Fix attn_out size for weight scale

nvpohanh · nvpohanh · commit 23bd139e3402 · 2025-07-29T06:27:45.000-07:00
Signed-off-by: Po-Han Huang &lt;pohanh@nvidia.com&gt;
diff --git a/vllm/model_executor/models/llama4.py b/vllm/model_executor/models/llama4.py
@@ -585,7 +585,7 @@ def permute_qk_weight_for_rotary(
     ) -> tuple[str, torch.Tensor]:
 
         # Helper function to permute the weight's channels
-        def permute(w: torch.Tensor, n_heads: int):
+        def permute(w: torch.Tensor, n_heads: int, is_weight_scale: bool):
             attn_in = self.config.head_dim * n_heads
             attn_out = self.config.hidden_size
 
@@ -594,6 +594,11 @@ def permute(w: torch.Tensor, n_heads: int):
             if w.dtype == torch.uint8 and w.shape[1] * 2 == attn_out:
                 attn_out = attn_out // 2
 
+            # If the weight is a weight scale, we need to divide attn_out by 
+            # block size, which is currently 16.
+            elif w.dtype == torch.float8_e4m3fn and is_weight_scale:
+                attn_out = attn_out // 16
+
             return w.view(n_heads, attn_in // n_heads // 2, 2,
                           attn_out).transpose(1, 2).reshape(attn_in, attn_out)
 
@@ -607,9 +612,11 @@ def permute(w: torch.Tensor, n_heads: int):
         if is_weight or is_nvfp4_weight_scale:
             if ("wk" in modules or "k_proj" in modules):
                 loaded_weight = permute(loaded_weight,
-                                        self.config.num_key_value_heads)
+                                        self.config.num_key_value_heads,
+                                        is_nvfp4_weight_scale)
             elif ("wq" in modules or "q_proj" in modules):
                 loaded_weight = permute(loaded_weight,
-                                        self.config.num_attention_heads)
+                                        self.config.num_attention_heads,
+                                        is_nvfp4_weight_scale)
 
         return name, loaded_weight

## [Task requirements]
A - Which module-name strings does the diff check for in `modules`? List them all.
B - Please pull out every line of the rows that contains the string "neighbors".
The rows that follow are unrelated to the diff.

## [Input data]
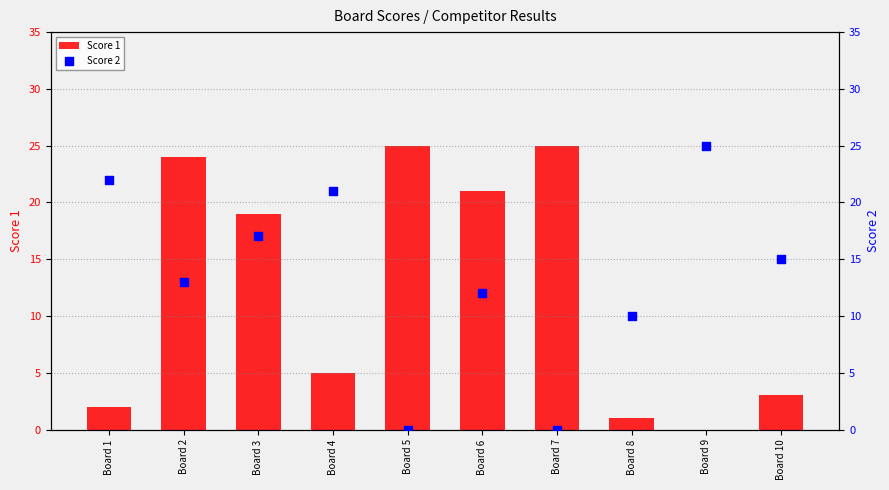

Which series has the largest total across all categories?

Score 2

...

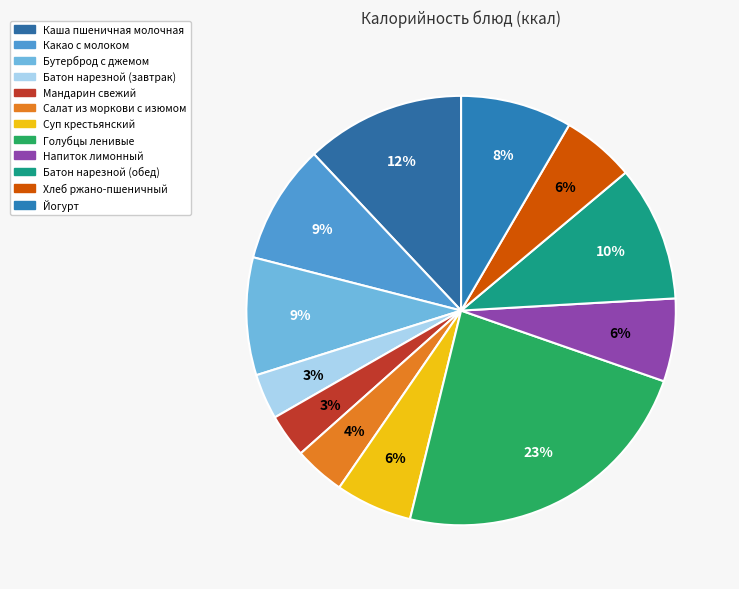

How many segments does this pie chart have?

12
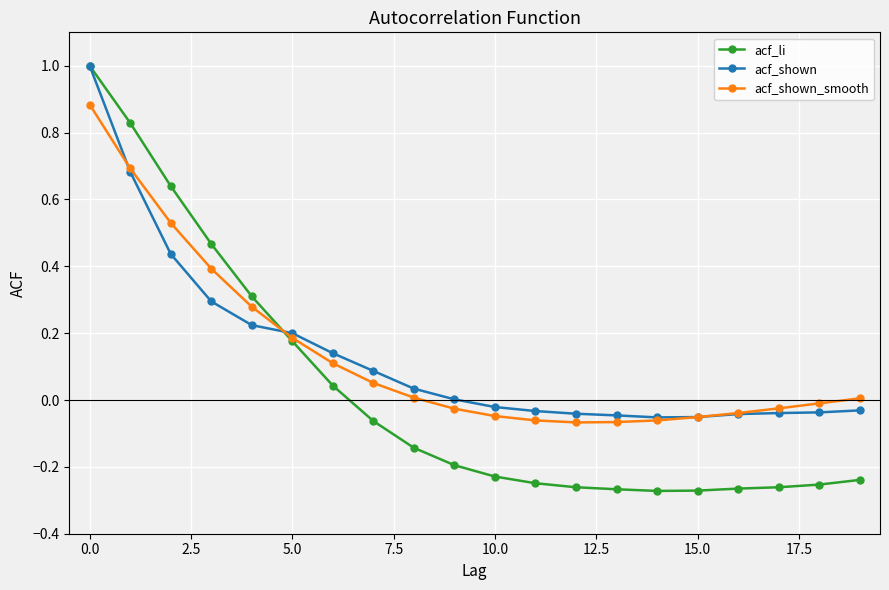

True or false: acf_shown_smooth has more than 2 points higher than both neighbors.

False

## [Numbered answers]
A - wk, k_proj, wq, q_proj

B -
True or false: acf_shown_smooth has more than 2 points higher than both neighbors.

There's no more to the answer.